In the data below, begin at the line with "9: (116, 199)" and stop after the line with "22: (743, 193)"; output those lines exactly and no pictures.

(Excerpts from a dataset)
****************************************

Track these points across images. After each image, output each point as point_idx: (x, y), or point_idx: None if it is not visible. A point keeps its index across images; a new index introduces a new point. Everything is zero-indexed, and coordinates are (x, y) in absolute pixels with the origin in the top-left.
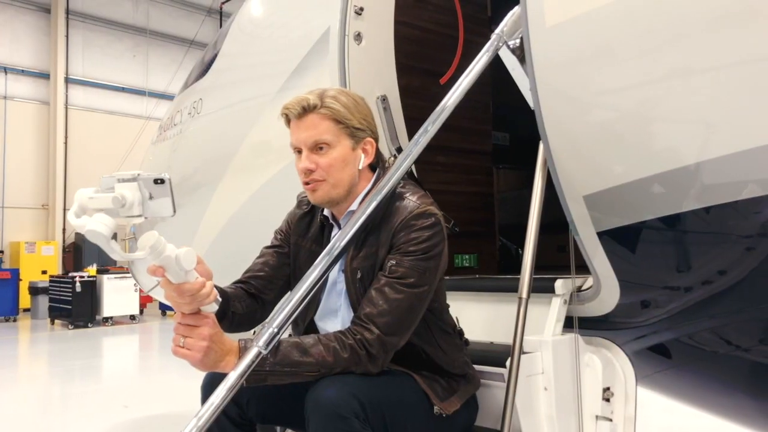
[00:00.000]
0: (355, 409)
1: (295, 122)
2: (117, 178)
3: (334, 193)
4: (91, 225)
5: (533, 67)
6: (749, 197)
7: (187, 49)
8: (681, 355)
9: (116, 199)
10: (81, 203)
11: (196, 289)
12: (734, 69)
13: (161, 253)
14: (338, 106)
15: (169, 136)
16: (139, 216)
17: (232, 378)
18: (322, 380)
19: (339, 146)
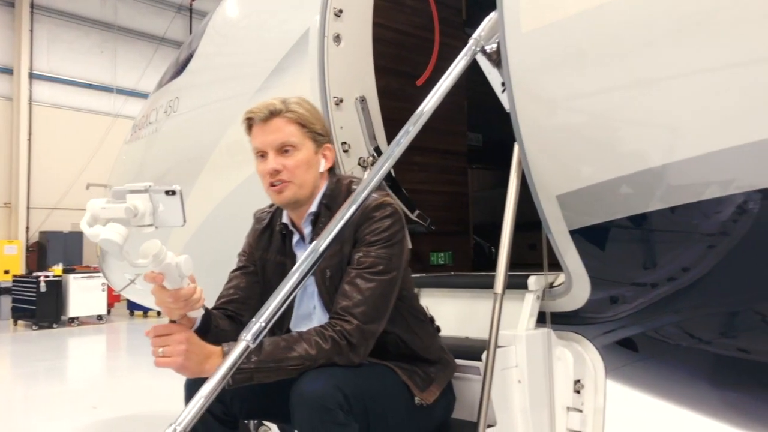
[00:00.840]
0: (339, 400)
1: (260, 126)
2: (128, 189)
3: (300, 194)
4: (106, 234)
5: (509, 71)
6: (711, 198)
7: (157, 46)
8: (647, 349)
9: (129, 209)
10: (93, 213)
11: (190, 294)
12: (697, 75)
13: (163, 260)
14: (302, 111)
15: (143, 135)
16: (150, 225)
17: (220, 372)
18: (307, 374)
19: (304, 149)
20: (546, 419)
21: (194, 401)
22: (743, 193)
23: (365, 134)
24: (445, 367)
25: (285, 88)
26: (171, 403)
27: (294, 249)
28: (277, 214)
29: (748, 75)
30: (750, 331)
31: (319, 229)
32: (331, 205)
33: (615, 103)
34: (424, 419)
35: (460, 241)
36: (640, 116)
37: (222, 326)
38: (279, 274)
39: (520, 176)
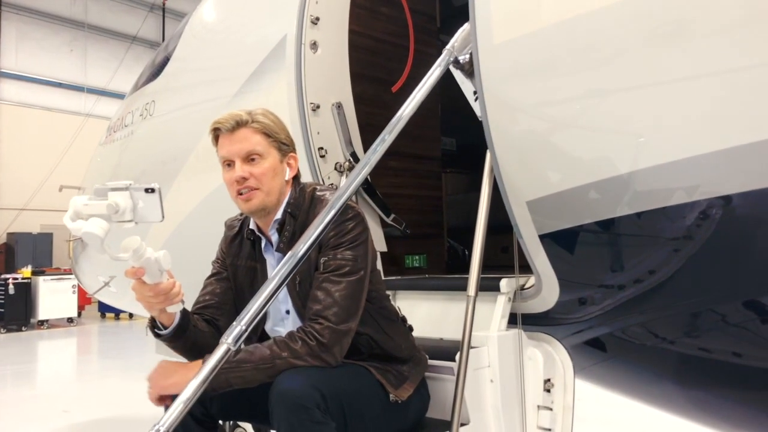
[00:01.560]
0: (316, 399)
1: (227, 136)
2: (110, 187)
3: (267, 201)
4: (88, 228)
5: (481, 80)
6: (676, 204)
7: (129, 45)
8: (614, 348)
9: (110, 206)
10: (76, 209)
11: (169, 288)
12: (664, 85)
13: (142, 255)
14: (267, 122)
15: (118, 138)
16: (129, 221)
17: (202, 374)
18: (284, 374)
19: (269, 157)
20: (517, 417)
21: (176, 404)
22: (706, 199)
23: (341, 140)
24: (417, 364)
25: (262, 93)
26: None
27: (264, 253)
28: (246, 221)
29: (713, 85)
30: (711, 331)
31: (284, 236)
32: (295, 213)
33: (583, 112)
34: (399, 416)
35: (435, 243)
36: (607, 125)
37: (200, 327)
38: (250, 278)
39: (491, 182)
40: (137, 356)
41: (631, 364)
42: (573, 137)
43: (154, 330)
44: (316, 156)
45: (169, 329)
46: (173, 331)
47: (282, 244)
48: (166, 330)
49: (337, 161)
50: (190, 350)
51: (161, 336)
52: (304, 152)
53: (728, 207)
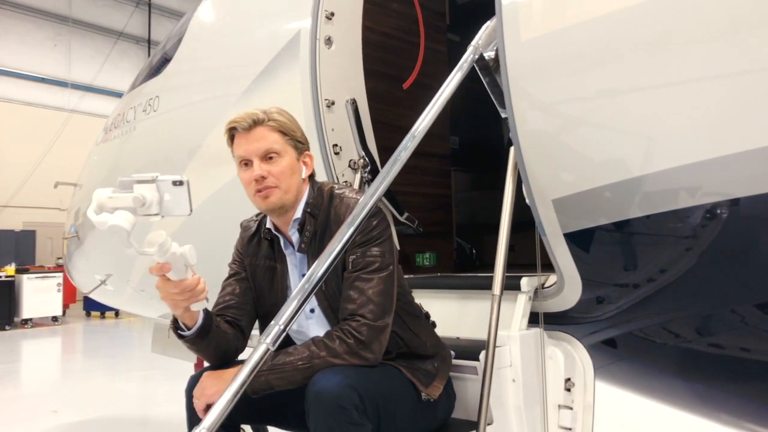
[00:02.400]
0: (354, 401)
1: (243, 135)
2: (135, 179)
3: (285, 199)
4: (115, 220)
5: (507, 77)
6: (705, 203)
7: (115, 41)
8: (633, 347)
9: (137, 198)
10: (100, 202)
11: (195, 284)
12: (694, 84)
13: (168, 250)
14: (284, 120)
15: (117, 135)
16: (156, 215)
17: (242, 374)
18: (321, 374)
19: (287, 156)
20: (539, 417)
21: (217, 405)
22: (737, 199)
23: (355, 137)
24: (444, 361)
25: (274, 90)
26: (132, 406)
27: (284, 252)
28: (263, 221)
29: (744, 84)
30: (735, 330)
31: (306, 236)
32: (315, 212)
33: (611, 110)
34: (429, 415)
35: (444, 242)
36: (636, 123)
37: (223, 328)
38: (270, 278)
39: (515, 179)
40: (124, 355)
41: (649, 363)
42: (601, 135)
43: (177, 331)
44: (330, 153)
45: (193, 330)
46: (197, 332)
47: (303, 244)
48: (189, 331)
49: (351, 158)
50: (214, 352)
51: (185, 337)
52: (318, 149)
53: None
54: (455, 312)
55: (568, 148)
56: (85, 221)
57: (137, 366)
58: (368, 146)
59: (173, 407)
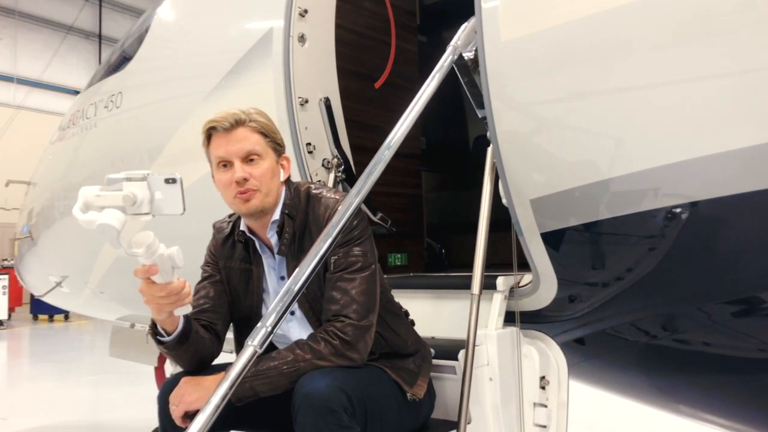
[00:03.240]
0: (343, 403)
1: (223, 135)
2: (125, 176)
3: (266, 202)
4: (104, 219)
5: (487, 77)
6: (681, 203)
7: (65, 35)
8: (603, 345)
9: (127, 197)
10: (87, 200)
11: (181, 287)
12: (673, 85)
13: (155, 252)
14: (264, 121)
15: (76, 132)
16: (147, 214)
17: (230, 377)
18: (308, 376)
19: (268, 158)
20: (515, 415)
21: (203, 413)
22: (711, 200)
23: (329, 136)
24: (425, 359)
25: (245, 88)
26: (84, 412)
27: (260, 254)
28: (237, 222)
29: (722, 86)
30: (697, 326)
31: (285, 238)
32: (293, 213)
33: (590, 111)
34: (413, 415)
35: (414, 242)
36: (615, 124)
37: (201, 333)
38: (245, 281)
39: (494, 179)
40: (74, 360)
41: (617, 359)
42: (579, 136)
43: (155, 337)
44: (304, 152)
45: (173, 335)
46: (178, 337)
47: (283, 246)
48: (169, 336)
49: (324, 157)
50: (191, 358)
51: (164, 343)
52: (292, 148)
53: (736, 208)
54: (430, 312)
55: (547, 149)
56: (39, 221)
57: (88, 370)
58: (342, 145)
59: (127, 413)
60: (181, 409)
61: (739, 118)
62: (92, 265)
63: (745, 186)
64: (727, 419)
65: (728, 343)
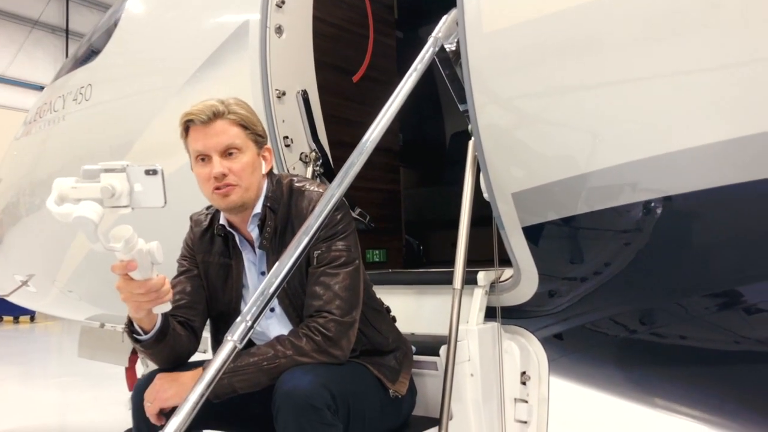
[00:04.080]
0: (327, 400)
1: (201, 128)
2: (103, 168)
3: (246, 197)
4: (81, 212)
5: (469, 69)
6: (662, 197)
7: (30, 30)
8: (583, 339)
9: (106, 189)
10: (62, 192)
11: (161, 284)
12: (657, 79)
13: (134, 247)
14: (244, 113)
15: (41, 127)
16: (125, 207)
17: (209, 373)
18: (290, 373)
19: (248, 151)
20: (496, 411)
21: (181, 410)
22: (689, 193)
23: (307, 129)
24: (406, 355)
25: (221, 80)
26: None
27: (240, 248)
28: (216, 215)
29: (707, 79)
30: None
31: (267, 232)
32: (275, 207)
33: (573, 104)
34: (396, 413)
35: (393, 238)
36: (596, 118)
37: (178, 330)
38: (223, 276)
39: (475, 172)
40: (40, 361)
41: (595, 354)
42: (561, 130)
43: (132, 335)
44: (281, 145)
45: (150, 333)
46: (155, 336)
47: (265, 240)
48: (146, 335)
49: (302, 151)
50: (168, 356)
51: (141, 341)
52: (268, 141)
53: (719, 201)
54: (410, 308)
55: (529, 142)
56: (4, 219)
57: (55, 373)
58: (319, 139)
59: (95, 416)
60: (156, 406)
61: (714, 113)
62: (60, 262)
63: (722, 179)
64: (701, 411)
65: (704, 336)
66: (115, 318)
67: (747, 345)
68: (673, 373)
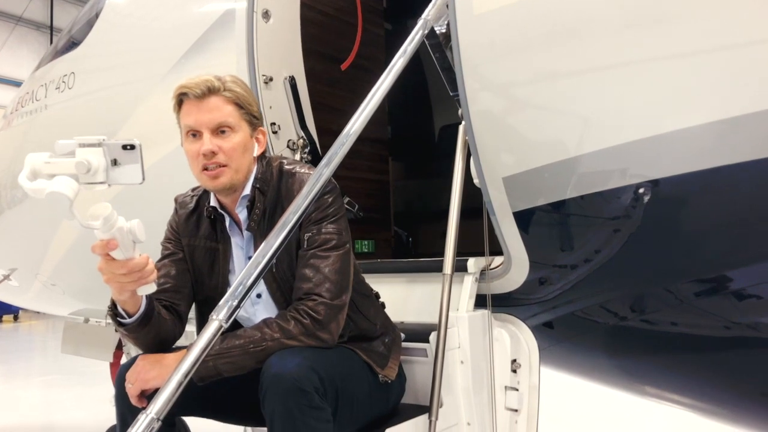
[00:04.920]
0: (315, 383)
1: (194, 103)
2: (78, 142)
3: (236, 179)
4: (56, 187)
5: (459, 52)
6: (655, 179)
7: (14, 26)
8: (573, 328)
9: (81, 164)
10: (34, 168)
11: (144, 263)
12: (648, 63)
13: (114, 225)
14: (240, 91)
15: (22, 115)
16: (102, 183)
17: (193, 353)
18: (277, 356)
19: (240, 131)
20: (486, 398)
21: (166, 387)
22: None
23: (294, 116)
24: (395, 341)
25: (206, 65)
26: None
27: (229, 233)
28: (203, 197)
29: (697, 63)
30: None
31: (255, 214)
32: (264, 189)
33: (564, 87)
34: (384, 399)
35: (381, 229)
36: (589, 99)
37: (162, 314)
38: (210, 260)
39: (466, 157)
40: (24, 360)
41: (585, 342)
42: (552, 111)
43: (116, 318)
44: (268, 132)
45: (135, 316)
46: (139, 319)
47: (253, 222)
48: (130, 318)
49: (289, 138)
50: (153, 342)
51: (125, 325)
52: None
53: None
54: (399, 296)
55: (520, 125)
56: None
57: (39, 371)
58: (307, 126)
59: (79, 414)
60: (138, 387)
61: (705, 94)
62: (43, 255)
63: (714, 161)
64: (693, 399)
65: (696, 322)
66: (99, 313)
67: (739, 331)
68: (665, 361)
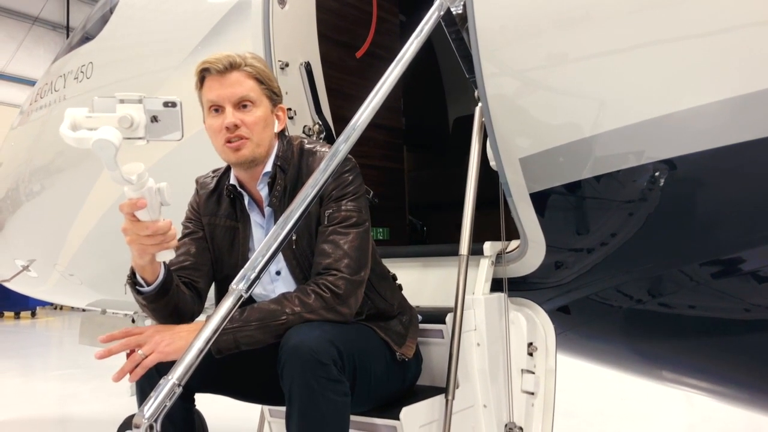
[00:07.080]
0: (333, 356)
1: (216, 78)
2: (118, 98)
3: (257, 152)
4: (102, 134)
5: (476, 33)
6: (676, 156)
7: (30, 26)
8: (589, 312)
9: (125, 118)
10: (75, 120)
11: (167, 227)
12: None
13: (144, 184)
14: (261, 67)
15: (42, 107)
16: (141, 138)
17: (215, 320)
18: (296, 329)
19: (262, 106)
20: (503, 381)
21: (190, 352)
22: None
23: (310, 102)
24: (411, 321)
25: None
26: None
27: (248, 211)
28: (223, 177)
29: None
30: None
31: (276, 190)
32: (285, 166)
33: (582, 67)
34: (401, 377)
35: (396, 217)
36: (607, 78)
37: (182, 289)
38: (230, 239)
39: (482, 138)
40: (41, 355)
41: (602, 327)
42: (569, 90)
43: (135, 287)
44: None
45: (154, 284)
46: (159, 287)
47: (275, 198)
48: (149, 286)
49: (305, 124)
50: (171, 314)
51: (143, 293)
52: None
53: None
54: (415, 280)
55: (536, 105)
56: (5, 205)
57: (56, 365)
58: (323, 112)
59: (96, 406)
60: (154, 359)
61: (721, 71)
62: (61, 245)
63: (732, 137)
64: (711, 383)
65: (715, 305)
66: (116, 304)
67: (759, 313)
68: (683, 345)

****************************************

• _OUTPUT FOR THIS TASK_
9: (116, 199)
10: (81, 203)
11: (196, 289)
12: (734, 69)
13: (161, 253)
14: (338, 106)
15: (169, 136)
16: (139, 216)
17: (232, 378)
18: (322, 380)
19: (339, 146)
[00:00.840]
0: (339, 400)
1: (260, 126)
2: (128, 189)
3: (300, 194)
4: (106, 234)
5: (509, 71)
6: (711, 198)
7: (157, 46)
8: (647, 349)
9: (129, 209)
10: (93, 213)
11: (190, 294)
12: (697, 75)
13: (163, 260)
14: (302, 111)
15: (143, 135)
16: (150, 225)
17: (220, 372)
18: (307, 374)
19: (304, 149)
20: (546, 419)
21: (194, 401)
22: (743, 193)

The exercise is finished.